GENEL - 17 Eylül 2019 Salı 13:48

Fırat Kalkanı bölgesinde yüzler "Sınırsız Şenlik" ile güldü

A
A
A
Fırat Kalkanı bölgesinde yüzler "Sınırsız Şenlik" ile güldü

Uluslararası Mülteci Hakları Derneği, Suriye’nin kuzeyindeki Fırat Kalkanı Harekatı bölgesinde çocuklar için 3.

Uluslararası Mülteci Hakları Derneği, Suriye’nin kuzeyindeki Fırat Kalkanı Harekatı bölgesinde çocuklar için 3. Sınırsız Şenlik düzenledi.
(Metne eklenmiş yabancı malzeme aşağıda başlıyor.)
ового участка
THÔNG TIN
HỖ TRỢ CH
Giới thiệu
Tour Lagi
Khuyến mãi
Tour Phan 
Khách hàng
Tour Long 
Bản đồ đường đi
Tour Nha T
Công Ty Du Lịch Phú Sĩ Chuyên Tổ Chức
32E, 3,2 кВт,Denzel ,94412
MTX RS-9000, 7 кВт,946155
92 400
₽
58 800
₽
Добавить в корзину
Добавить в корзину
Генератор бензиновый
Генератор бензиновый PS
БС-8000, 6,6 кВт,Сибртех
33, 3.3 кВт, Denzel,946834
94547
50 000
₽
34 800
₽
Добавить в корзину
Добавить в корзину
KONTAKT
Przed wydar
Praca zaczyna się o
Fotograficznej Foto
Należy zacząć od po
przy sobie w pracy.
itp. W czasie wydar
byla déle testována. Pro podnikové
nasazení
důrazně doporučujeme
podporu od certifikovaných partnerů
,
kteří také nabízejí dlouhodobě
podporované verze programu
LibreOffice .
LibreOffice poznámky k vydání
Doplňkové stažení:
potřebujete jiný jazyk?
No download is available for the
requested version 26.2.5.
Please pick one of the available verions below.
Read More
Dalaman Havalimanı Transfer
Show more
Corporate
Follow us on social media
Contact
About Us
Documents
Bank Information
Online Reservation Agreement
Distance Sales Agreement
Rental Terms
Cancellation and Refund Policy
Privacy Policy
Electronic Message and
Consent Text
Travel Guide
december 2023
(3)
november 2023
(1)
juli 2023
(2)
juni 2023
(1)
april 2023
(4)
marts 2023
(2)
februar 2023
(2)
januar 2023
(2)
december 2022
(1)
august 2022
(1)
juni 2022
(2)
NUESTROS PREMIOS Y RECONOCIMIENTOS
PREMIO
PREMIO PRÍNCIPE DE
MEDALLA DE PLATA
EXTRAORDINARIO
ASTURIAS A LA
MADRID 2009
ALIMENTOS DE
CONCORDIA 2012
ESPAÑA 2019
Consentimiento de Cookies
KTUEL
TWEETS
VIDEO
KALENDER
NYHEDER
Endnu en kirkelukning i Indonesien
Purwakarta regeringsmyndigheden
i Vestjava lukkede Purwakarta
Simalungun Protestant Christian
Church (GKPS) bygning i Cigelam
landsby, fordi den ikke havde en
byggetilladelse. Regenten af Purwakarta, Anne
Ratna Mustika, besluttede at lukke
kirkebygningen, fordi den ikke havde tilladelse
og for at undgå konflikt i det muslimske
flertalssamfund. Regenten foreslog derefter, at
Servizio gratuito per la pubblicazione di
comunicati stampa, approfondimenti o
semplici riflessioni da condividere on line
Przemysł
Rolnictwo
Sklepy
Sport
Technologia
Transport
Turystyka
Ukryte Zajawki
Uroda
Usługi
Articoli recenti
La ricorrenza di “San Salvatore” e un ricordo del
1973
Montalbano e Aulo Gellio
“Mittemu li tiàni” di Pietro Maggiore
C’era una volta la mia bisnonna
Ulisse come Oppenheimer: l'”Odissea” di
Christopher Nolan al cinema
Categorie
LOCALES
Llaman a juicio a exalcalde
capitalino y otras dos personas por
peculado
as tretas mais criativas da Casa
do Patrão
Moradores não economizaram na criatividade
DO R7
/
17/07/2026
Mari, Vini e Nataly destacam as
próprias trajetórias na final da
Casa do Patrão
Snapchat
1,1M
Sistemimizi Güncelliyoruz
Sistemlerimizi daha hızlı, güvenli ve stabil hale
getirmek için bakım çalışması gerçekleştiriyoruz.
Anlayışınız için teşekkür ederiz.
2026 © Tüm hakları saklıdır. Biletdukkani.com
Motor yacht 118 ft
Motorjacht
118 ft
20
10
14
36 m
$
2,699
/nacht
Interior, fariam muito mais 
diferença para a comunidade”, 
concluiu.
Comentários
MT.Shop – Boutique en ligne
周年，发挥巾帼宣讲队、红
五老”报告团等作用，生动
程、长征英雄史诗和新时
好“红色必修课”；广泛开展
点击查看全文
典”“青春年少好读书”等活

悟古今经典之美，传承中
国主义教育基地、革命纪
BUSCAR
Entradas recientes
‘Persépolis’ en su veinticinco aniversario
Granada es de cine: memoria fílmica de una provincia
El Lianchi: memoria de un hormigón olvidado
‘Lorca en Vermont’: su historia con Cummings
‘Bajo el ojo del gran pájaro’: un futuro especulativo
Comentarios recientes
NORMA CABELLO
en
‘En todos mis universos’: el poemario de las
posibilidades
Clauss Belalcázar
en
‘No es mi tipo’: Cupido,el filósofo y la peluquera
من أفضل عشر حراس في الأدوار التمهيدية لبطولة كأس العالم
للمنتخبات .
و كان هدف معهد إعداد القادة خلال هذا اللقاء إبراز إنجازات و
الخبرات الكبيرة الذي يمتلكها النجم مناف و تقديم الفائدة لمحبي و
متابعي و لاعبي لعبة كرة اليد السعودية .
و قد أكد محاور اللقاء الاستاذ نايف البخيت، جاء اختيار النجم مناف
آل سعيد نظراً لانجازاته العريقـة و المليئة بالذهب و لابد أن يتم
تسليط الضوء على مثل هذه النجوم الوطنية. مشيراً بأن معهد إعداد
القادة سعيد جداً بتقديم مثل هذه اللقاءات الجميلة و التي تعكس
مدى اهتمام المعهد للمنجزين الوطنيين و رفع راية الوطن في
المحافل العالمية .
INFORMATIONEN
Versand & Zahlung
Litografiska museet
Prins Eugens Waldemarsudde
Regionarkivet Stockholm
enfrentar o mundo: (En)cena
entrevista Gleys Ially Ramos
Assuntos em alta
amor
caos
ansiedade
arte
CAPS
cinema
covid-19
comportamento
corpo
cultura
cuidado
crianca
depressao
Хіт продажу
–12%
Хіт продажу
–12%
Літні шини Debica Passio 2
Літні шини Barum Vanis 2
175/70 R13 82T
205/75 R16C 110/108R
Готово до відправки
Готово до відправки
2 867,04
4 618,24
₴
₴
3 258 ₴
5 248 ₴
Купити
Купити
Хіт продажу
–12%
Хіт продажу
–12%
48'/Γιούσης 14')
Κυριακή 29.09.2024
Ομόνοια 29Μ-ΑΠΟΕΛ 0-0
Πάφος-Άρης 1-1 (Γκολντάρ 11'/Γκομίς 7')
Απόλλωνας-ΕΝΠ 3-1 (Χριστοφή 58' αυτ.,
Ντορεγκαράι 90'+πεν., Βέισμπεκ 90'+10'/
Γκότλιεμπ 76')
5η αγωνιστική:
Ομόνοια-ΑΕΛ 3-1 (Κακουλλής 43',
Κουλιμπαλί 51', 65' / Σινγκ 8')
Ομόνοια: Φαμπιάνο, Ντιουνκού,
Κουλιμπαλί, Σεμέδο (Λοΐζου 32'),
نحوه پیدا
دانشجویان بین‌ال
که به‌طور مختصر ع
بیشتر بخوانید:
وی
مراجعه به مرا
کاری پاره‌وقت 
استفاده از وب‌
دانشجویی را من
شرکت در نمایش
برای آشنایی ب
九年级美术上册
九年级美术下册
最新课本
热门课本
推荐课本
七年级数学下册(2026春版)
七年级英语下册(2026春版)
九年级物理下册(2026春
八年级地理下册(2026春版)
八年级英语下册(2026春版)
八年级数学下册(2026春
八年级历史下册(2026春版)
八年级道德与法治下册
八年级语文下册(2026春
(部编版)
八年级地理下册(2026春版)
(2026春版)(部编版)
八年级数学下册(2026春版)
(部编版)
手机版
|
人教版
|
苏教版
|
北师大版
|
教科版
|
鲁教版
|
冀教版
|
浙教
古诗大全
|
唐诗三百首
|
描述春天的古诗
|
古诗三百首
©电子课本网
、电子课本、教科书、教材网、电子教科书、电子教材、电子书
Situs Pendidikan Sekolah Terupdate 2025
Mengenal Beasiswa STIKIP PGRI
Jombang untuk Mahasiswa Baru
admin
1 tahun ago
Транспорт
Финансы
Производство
Uluslararası Mülteci Hakları Derneğinin (UMHD) Suriye’de savaş mağduru çocuklar için geleneksel olarak düzenlediği "Sınırsız Şenlikler" etkinliğinin üçüncüsü başladı. Kilis Valiliği, Milli Eğitim Bakanlığı (MEB), UMDH ve İnsan Hak ve Hürriyetleri (İHH) İnsani Yardım Vakfının katkılarıyla Kilis’in karşısındaki Azez ilçesinin Burakatı köyü’de düzenlenen şenliğe çoğunluğu Türkmen 500’den fazla çocuk katıldı. Bir hafta boyunca devam edecek etkinliğin ilk gününde çocuklar, sokak oyunları, gösteriler, atölye çalışmaları ve çeşitli yarışmalarla doyasıya eğlendi. Türkiye’den gönüllülerin de katıldığı programda çocuklara “Bi Kutu Gelecek” isimli içi kırtasiye malzemeleri ve oyuncak ile dolu kutular dağıtıldı. Bu kutularla birlikte her bir çocuğun 1 yıllık kırtasiye ihtiyacı karşılanmış olacak. Azez ilçesinin Burakatı köyünde başlayan şenlik, Fırat Kalkanı Harekatı ile terörden arındırılan diğer bölgelerde de 5 gün boyunca sürecek. 21 Eylül’e kadar sürecek şenliğin son günü ise Kilis Elbeyli Geçici Barınma Merkezi’nde olacak.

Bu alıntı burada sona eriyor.